You don’t have to leave your home to make the most of your holiday
By Richard Glover
Some people, I hear, have been enjoying a staycation – spending the summer holidays staying in their own home, with all the pleasures of the big city.
Fair enough, but is it really an authentic summer holiday? Luckily, with this cut-out-and-keep guide, you can make your staycation almost as good as a week in a genuine coastal town.
To achieve the authentic feel, you should start your holiday by sitting in your car for five hours, the driver forbidding anyone from leaving the car, however piteous their wails of “I need a wee”, or “Daddy, I’m hungry.”
In the hunt for verisimilitude, it would also be good if you could engineer a speeding fine, including double demerits, and locate a traffic jam in which you remain stationary for two hours.
Once you “arrive”, you’ll need to have made your house feel like genuine holiday accommodation, which means first choosing the sort of accommodation you’d like to emulate.

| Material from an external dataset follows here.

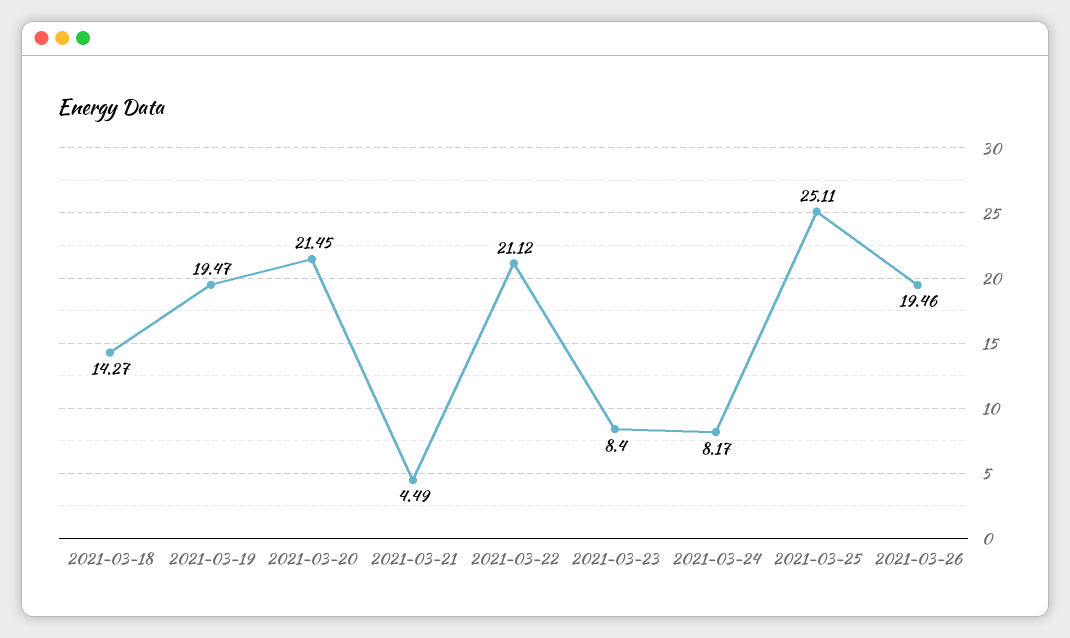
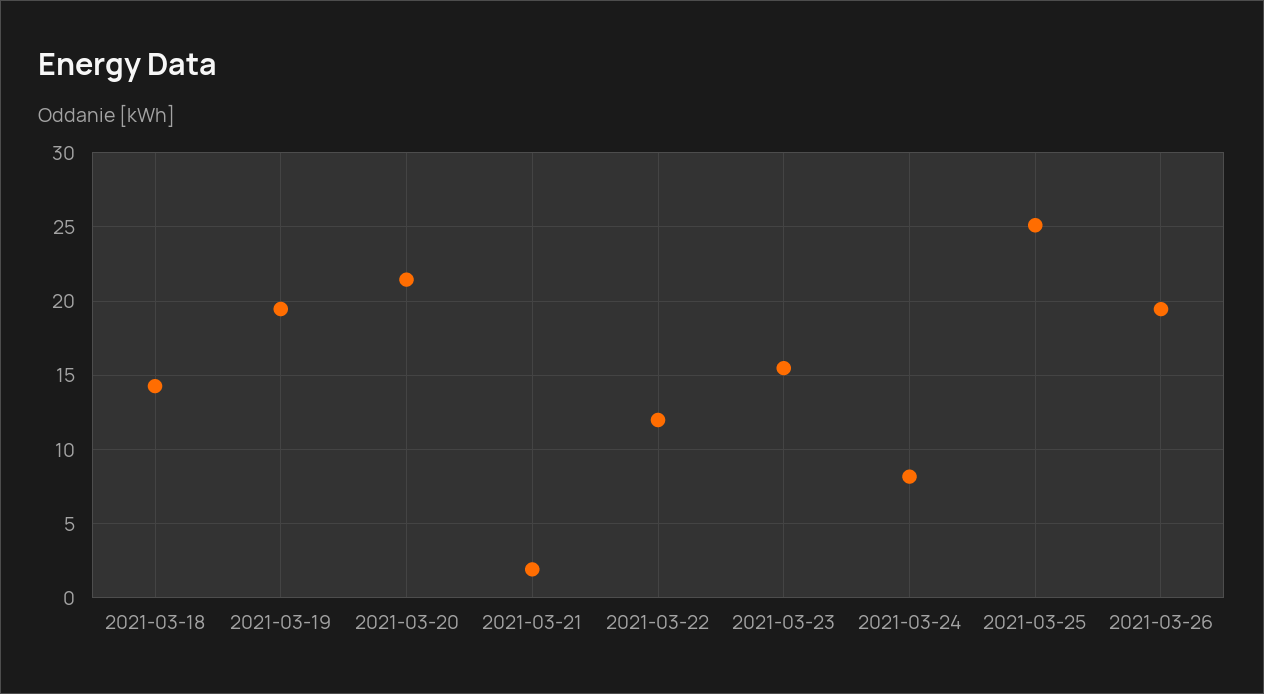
2021-03-21: 4.49 -> 2
2021-03-22: 21.12 -> 12
2021-03-23: 8.4 -> 15.5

If it’s a caravan park, make sure to introduce a good dose of tinea into your shower recess, fill the beds with sand, and, somewhere nearby, install a teenager with whom your own teenager can fall in love (safe in the knowledge they will soon be 500 kilometres apart).
Take a few random possessions from your home and place them in a locked cupboard with the forbidding notice “Owner Access Only”.
A faint smell of sewage, if it can be somehow achieved, will only add to the authenticity.
Some people don’t like caravan parks, and you may prefer pretending your holiday is in an upmarket Airbnb. Luckily, these are also easy to emulate.
First of all, install a combination lock on your front door, the combination for which will prove incorrect. As will the phone number provided “in case of emergency”. Only after a four-hour wait, guessing the combination, should you gain entry.
Once inside “your Airbnb”, the trick is to cover the walls with demanding signs, threatening fines if the kitchen is not left spotless, the bin is not put out on time, and the sheets are not placed in the laundry.
An even larger sign, in block capitals, should threaten all manner of retribution if there’s evidence of your dog being allowed inside. (Even when Airbnb say “dog friendly” it usually means the owner is “friendly” to the idea of having your dog chained to the back fence for all of your visit.)
Or – here’s a third option - perhaps you’d rather trick up your home as a traditional coastal rental, available from the local real estate agent, one week at a time, Saturday-to-Saturday. To get in the mood, you’ll need to pay yourself a fifty-per cent deposit six months in advance.
Then, before you “arrive” for your “stay”, remember to lock away most of your pots and pans, leaving two small, battered saucepans and a frypan with a broken handle. Why would anyone need any further cookware? After all, in the cause of realism, you’ll have disconnected two of the four hotplates on your stovetop and broken the dial on your oven.
Also: make sure you take a few random possessions from your home and place them in a locked cupboard with the forbidding notice “Owner Access Only”. No one ever knows what’s inside these locked treasure troves, but it’s an important part of the traditional Australian holiday, just imagining the delights that lie within. A big screen TV? A cooling fan? A pot big enough to cook at least one serve of pasta? Who knows, but with a lock this big, there must be something good.
Accommodation aside, how else can you make a week at home seem like a genuine coastal holiday?
First up, make sure dining options are severely limited. Certainly ignore the big-city joints you normally visit. For the essential coastal feel, you’ll need to find an Indian restaurant operated by a Chinese family, or a Chinese restaurant operated by an Indian family. Or you could try the local club, where the only available bookings for dinner are at 4.30pm or 9.45pm. Or there’s the takeaway shop that’s so overwhelmed the owner – just as you are about to order - has put a “Business For Sale: Any Genuine Offer Welcome” sign in the front window.
Talking of food and other supplies, the coastal supermarket has always sold out of eggs, toilet paper and Aerogard – the manager taken by surprise by the uptick in demand, in just the same way as he’s been surprised since he first took the job in 1983.
To enjoy the holiday vibe, just remember to clear your house of all these items before your staycation even begins.
Also, you’ll want to make sure everyone achieves a nasty case of sunburn on the first day. It’s not a genuine coastal holiday, without the whiff of five kids covered head to foot in chamomile lotion, and the sound of a father sobbing quietly on the couch. You should also remember to buy 21 children’s hats, as you will lose three a day for the duration of your stay.
All in all, you are going to have a great time on your staycation – almost as good as the people who can afford a real coastal holiday.
Just remember your holiday must end exactly as it began: stuck in the car for five hours, dreaming of summer fun.